Hikaye Bunlar-1
Sözlüye kalkmıştım.Orhan hoca soruyordu.Sanırım Coğrafya dersiydi.Sıranın gözünden kitabı çıkardım.Oradan okumaya başladım.O sırada bire el kafamı sıranın altına doğru itiyordu.Orhan hocaydı.
Yapacaksan hiç olmazsa doğru yap şu işi ve okumaya devam et dedi..Hafifçe kulağımdan çekti.Dövmedi. Rahmetli babamı çağırmış.
Ertesi gün Eskişehire geldik rahmetli babamla.Göz doktoruna gittik.Bayatın yanında Tüleklerden üç buçuk nümro miyop astigmat gözlüklerim oldu.Dünya daha aydınlık geldi sanki.Şehirde zor yürüdüm alışasıya.Çünkü kaldırımlar sürekli alçalıp yükseliyordu.
En güzeli de ay artık birbirine geçmiş sekiz on ay değil,sadece bir taneydi( astigmat öyledir) Ondan sonra Profesör lakabını aldım,hiç yökten!(O zaman YÖK yoktu)Sağolsun arkadaşlar layık gördü.Biraz okul ineğiydim galiba.
O gözlük hala durur demek yanlış olur.Ama rahmetli babamın gözlüğünü ara sıra hala takarım.Çünkü o da aynı numaraydı.
Ha..yıl mı?1969 ya da yetmiş.
Haaa bu ara, gözlerimin yeşil olduğunu o zaman anladım!

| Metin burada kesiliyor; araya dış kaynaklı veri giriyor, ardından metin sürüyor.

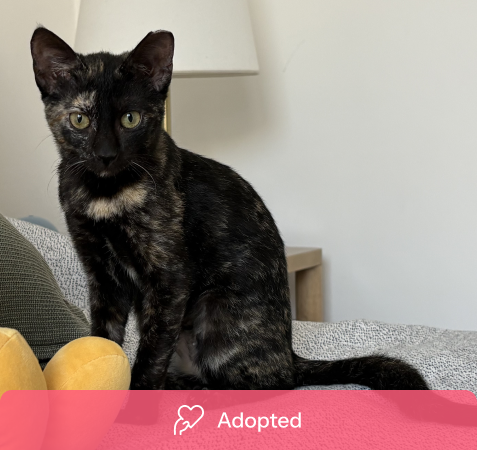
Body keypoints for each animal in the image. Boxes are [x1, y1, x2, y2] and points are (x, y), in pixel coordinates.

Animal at [30, 26, 428, 391]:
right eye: (80, 119)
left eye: (131, 119)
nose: (105, 154)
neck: (105, 193)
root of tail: (289, 354)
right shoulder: (101, 274)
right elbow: (104, 339)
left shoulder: (170, 278)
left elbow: (151, 353)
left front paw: (135, 399)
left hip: (217, 313)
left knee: (260, 383)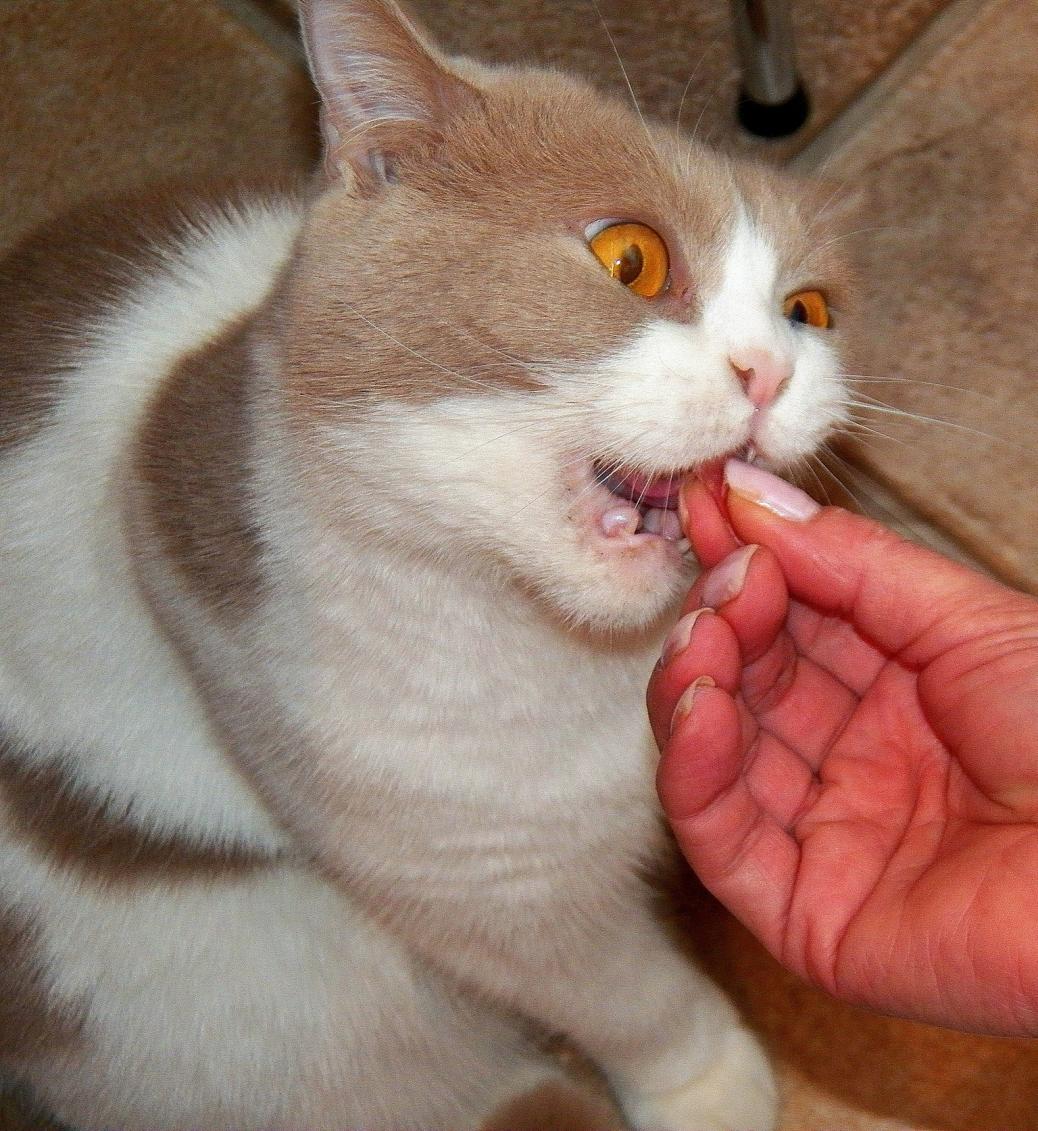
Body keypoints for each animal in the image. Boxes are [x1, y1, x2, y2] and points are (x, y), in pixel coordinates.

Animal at [0, 0, 851, 1127]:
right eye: (631, 258)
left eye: (810, 312)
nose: (770, 372)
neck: (579, 663)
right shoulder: (482, 883)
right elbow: (625, 991)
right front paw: (706, 1083)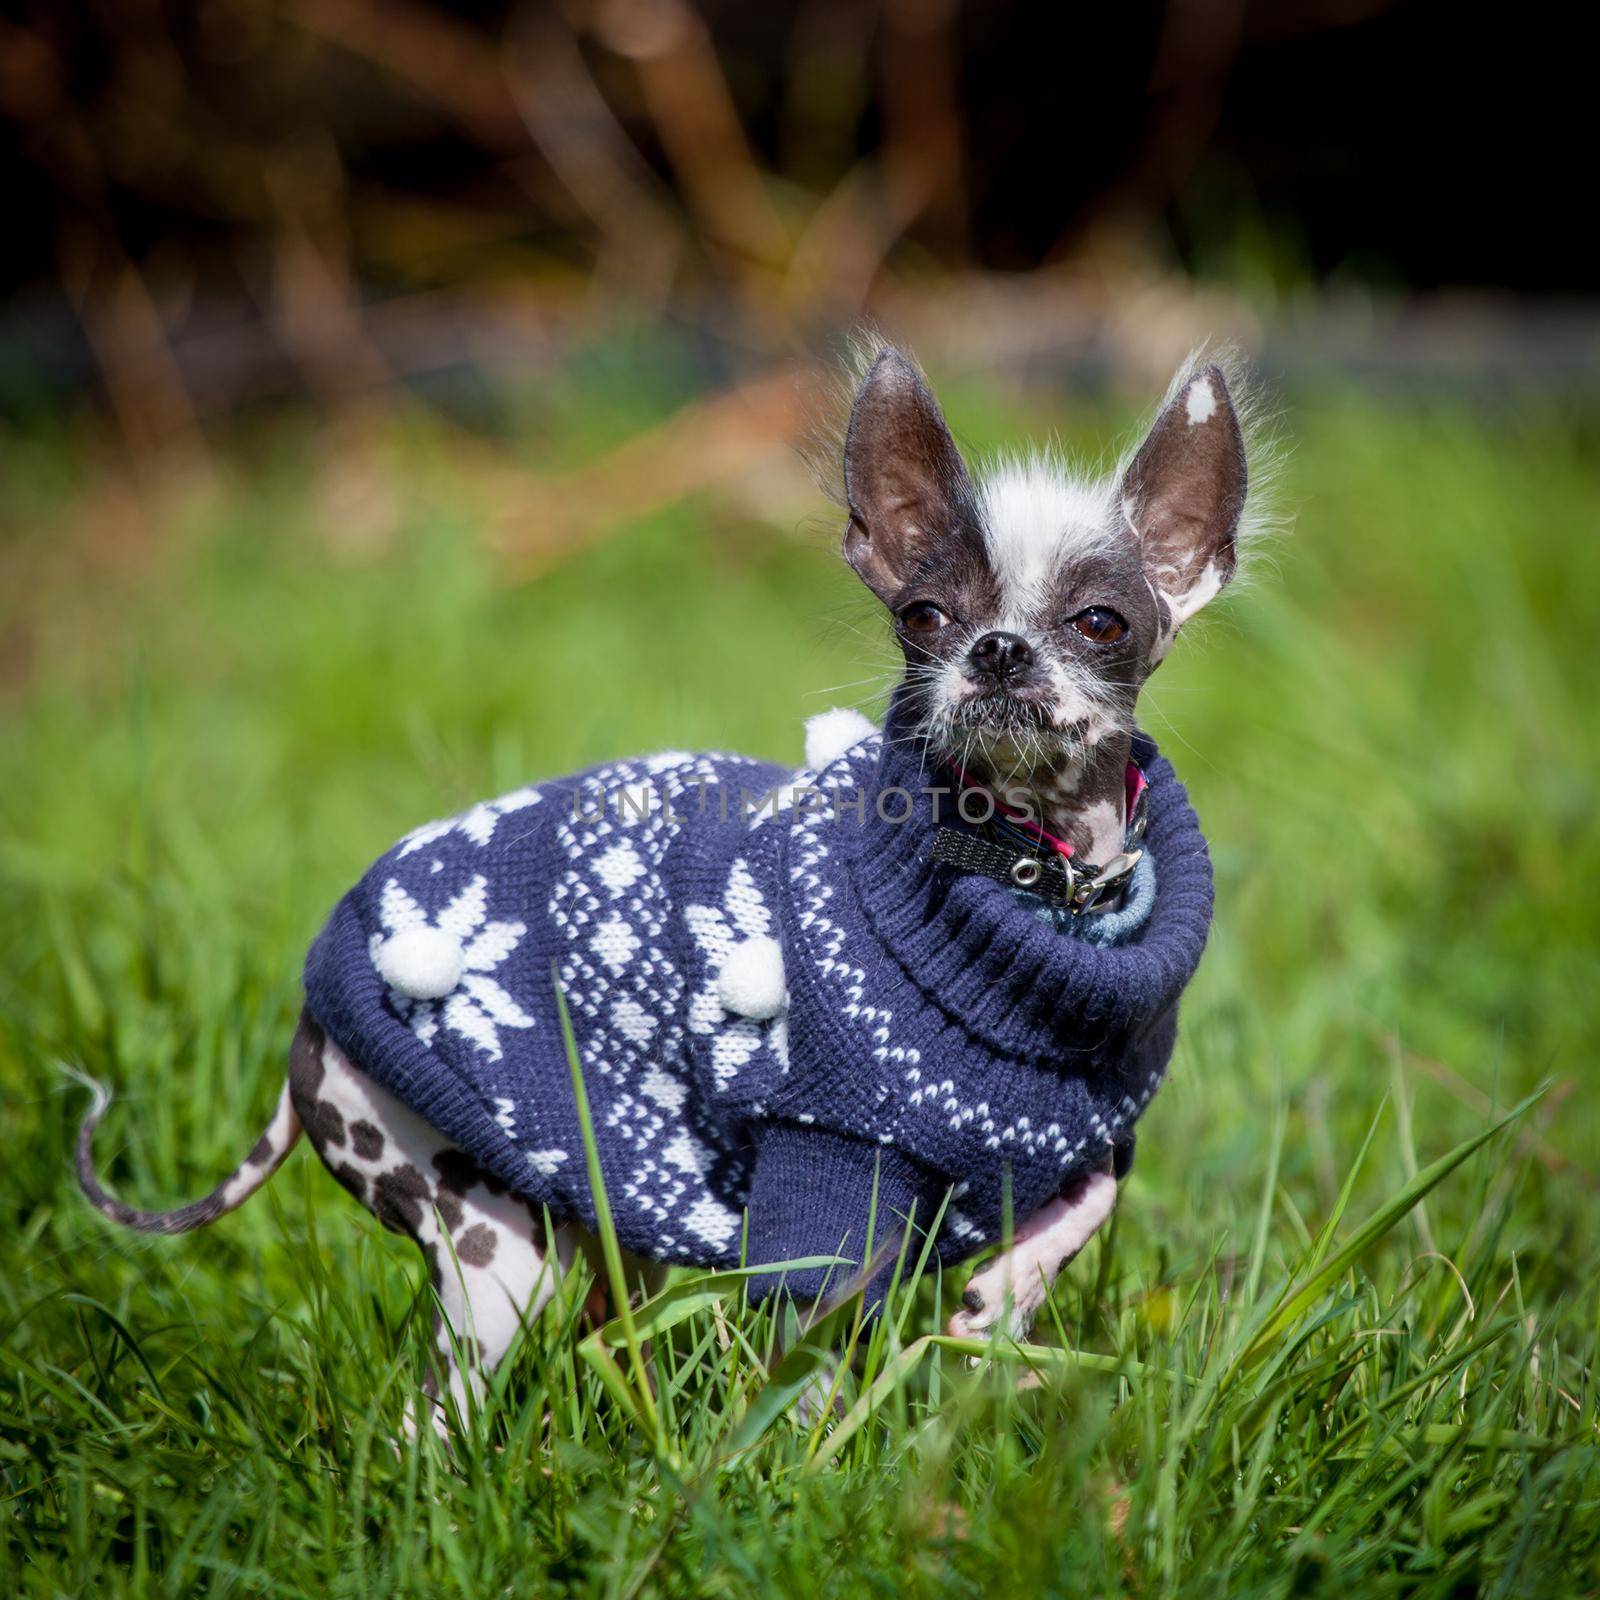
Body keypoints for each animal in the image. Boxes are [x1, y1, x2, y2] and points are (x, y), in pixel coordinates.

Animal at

Yooo şaşırmak yok.Çünkü yıllarca kısık bakmışsın! Hal böyle olunca da ki o zamanlar öyle ayna,ya da fazla cam yok.Olsa da gene kısık bakıyorsun.Nerden göreceksin yeşil gözleri.Sonra ” yalnız benim için bak yeşil yeşil!”
HİKAYE BUNLAR! 2
ÇAL BİR ISLIK BE OĞLUM!
Odacımız daha yeni gelmişti. Muzip biri “şuna bir oyun yapalım” hesabı müdürün odasından servise telefon açıyor. Akşam mesai bitmiş.Kimse yok.
“Alo” diyor açıyor telefonu. Bizimki şaşırıyor. Hani adam yeni daha. Bizimki “ben” diyor “senin amirin”
Titriyor bizimki. Şu hesaplara bir bakıver. “Efendim, ben anlamam” deyince, “otur bak” diyor. Otur bak dediği kendi masası. “Şunu aç,bunu aç. Onu kapa, bunu şey yap” hesabı iyice terletiyor.
Sonra da diyor ki “oğlum ben senin amirinim,ama biliyorsun ben de insanım.Çok canım sıkılıyor.Moralim de bozuk.Tv de bozuldu.Sen ıslık çalmasını biliyor musun?
“Tabii efendim”
“Öyleyse çal bi gesi bağlarını moralim düzelsin.” Başlıyor bizim ki ıslık çalmaya o türküden bu türküye tam bir saat. Bir ara duraklıyor. Bizim ki soruyor “ne oldu oğlum?”
“Efendim ağzım kurudu, izin verin biraz su içeyim”
” Sürahi karşında içsene!” Diyor, ayıkmıyor bizimki!
İçiyor ve bir saat daha ıslık çalıyor.
Sonra sabah işe geldiğimizde herkes ıslık çalıyordu.
Doğru o numara yapan arkadaşa gitmiş.Neler oluyor? Diye sormaya.
O da ” yok “demiş ” sana öyle geliyor!’
Sonra bunu kendisine anlatıp özür diledi o arkadaş.Öyle de olmalıydı zaten.